A House for Mr. Yabako

A man builds a home for himself once in a life time, where he will return tired at the end of a hard days work, where his children will play and grow, where his wife will cook and clean. I was interested in looking at the Nubian Vault not as a technical miracle or an ecological life saver but very simply as a home. The day Mr Yabako sees that Mr Agama's family is happy in their new home, which incidentally is a Nubian vault will Mr Yabako think of building a Nubian vault home for himself. I hoped that my photographs would bridge the distance between Mr Yabako and his Nubian vault home.
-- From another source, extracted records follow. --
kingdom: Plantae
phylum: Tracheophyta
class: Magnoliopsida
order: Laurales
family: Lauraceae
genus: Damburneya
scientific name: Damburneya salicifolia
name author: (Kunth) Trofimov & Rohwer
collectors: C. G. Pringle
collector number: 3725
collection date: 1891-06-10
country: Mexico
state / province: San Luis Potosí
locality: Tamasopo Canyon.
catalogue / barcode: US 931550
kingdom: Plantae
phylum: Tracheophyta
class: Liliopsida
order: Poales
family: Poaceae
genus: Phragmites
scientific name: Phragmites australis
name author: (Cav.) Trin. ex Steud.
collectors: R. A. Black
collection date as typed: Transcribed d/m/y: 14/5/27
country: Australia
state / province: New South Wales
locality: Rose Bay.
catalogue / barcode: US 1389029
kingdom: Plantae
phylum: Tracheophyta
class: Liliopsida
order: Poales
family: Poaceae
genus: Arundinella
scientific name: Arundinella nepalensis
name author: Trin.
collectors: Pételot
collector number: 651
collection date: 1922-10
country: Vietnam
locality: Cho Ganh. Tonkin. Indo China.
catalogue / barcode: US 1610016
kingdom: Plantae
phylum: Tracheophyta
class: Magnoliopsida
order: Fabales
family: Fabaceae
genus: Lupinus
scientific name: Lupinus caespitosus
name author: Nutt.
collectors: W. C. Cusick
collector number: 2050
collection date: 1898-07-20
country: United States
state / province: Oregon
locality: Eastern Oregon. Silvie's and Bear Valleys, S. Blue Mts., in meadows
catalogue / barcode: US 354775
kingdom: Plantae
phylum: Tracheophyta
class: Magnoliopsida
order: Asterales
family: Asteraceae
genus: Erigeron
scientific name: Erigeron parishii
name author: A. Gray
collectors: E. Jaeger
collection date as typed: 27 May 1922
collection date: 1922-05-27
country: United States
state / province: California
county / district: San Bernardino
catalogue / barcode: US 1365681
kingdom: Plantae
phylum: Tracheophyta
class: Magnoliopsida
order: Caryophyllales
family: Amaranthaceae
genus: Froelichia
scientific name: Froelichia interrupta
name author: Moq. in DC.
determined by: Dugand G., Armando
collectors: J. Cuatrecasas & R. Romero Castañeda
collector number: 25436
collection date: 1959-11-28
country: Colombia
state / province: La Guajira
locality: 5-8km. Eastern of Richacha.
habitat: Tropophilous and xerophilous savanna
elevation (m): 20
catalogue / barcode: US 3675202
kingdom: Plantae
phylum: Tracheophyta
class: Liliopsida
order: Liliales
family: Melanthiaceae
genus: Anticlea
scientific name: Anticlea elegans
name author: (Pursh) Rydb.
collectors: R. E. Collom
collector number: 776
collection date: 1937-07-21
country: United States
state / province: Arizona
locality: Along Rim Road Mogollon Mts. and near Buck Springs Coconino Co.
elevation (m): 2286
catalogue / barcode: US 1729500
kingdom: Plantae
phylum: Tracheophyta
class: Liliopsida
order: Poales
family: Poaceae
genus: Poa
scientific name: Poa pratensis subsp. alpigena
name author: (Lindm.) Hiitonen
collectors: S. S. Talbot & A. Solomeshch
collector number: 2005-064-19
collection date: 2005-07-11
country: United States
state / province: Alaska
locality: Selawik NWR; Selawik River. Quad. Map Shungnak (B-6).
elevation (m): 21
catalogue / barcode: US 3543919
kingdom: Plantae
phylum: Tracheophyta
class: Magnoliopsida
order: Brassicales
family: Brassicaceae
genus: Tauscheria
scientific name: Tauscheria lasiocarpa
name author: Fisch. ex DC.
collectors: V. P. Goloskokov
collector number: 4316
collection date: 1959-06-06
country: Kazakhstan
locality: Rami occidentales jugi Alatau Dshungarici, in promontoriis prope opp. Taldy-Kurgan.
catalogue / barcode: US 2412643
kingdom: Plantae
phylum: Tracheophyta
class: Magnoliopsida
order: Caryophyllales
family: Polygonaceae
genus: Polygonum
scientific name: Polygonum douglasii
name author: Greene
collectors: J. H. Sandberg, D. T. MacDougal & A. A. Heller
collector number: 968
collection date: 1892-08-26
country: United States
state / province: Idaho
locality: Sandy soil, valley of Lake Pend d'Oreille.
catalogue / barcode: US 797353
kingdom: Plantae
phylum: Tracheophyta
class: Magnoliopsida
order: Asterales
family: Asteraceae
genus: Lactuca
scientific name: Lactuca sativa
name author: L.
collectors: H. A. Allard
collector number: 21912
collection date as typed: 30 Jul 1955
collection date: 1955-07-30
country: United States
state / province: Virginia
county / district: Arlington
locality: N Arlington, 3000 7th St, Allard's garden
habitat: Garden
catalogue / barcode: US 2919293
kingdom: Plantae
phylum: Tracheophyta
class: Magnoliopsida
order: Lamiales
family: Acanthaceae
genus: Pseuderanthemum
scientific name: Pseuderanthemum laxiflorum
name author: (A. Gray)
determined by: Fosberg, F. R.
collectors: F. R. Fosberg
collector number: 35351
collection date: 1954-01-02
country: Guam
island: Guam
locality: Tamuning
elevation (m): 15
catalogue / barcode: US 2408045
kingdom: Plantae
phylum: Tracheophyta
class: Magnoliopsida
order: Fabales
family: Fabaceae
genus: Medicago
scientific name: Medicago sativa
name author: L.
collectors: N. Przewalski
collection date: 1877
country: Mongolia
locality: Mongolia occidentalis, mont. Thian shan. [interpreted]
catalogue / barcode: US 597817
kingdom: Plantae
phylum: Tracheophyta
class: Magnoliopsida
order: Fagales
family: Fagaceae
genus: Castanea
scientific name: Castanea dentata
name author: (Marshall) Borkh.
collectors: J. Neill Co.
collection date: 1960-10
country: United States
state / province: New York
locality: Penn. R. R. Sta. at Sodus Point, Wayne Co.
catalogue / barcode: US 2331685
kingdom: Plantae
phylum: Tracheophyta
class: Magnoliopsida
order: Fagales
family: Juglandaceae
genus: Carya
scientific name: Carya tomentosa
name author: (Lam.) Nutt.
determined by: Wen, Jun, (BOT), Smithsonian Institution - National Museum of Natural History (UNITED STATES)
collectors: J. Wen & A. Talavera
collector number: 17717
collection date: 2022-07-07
Not only that, I hoped that the photographs would bring pleasure and pride to Mr Adama and his family, the masons who built it, and all those who in some way shared this dream and are working hard to put it to reality. In a way I was not photographing the Nubian vault, it was the families that had decided to spend their entire life in them and the masons and trainees that were to earn their livelihood building them. I managed to squeeze an extra 6 days from my project in Mali, packed my reflector, tripod, light meter and a 24 mm Nikkor lense and made it to Boromo. Five days of crazy driving, using the window to get out of the car, staying out of dehydration thanks to litres of millet beer, talking to masons, to people who lived and were planning to live in Nubian Vaults, meeting a simple village woman, mother of four children who had taken it upon herself to popularise the Nubian Vault in her area and doing pictures. I hope the photos do them justice.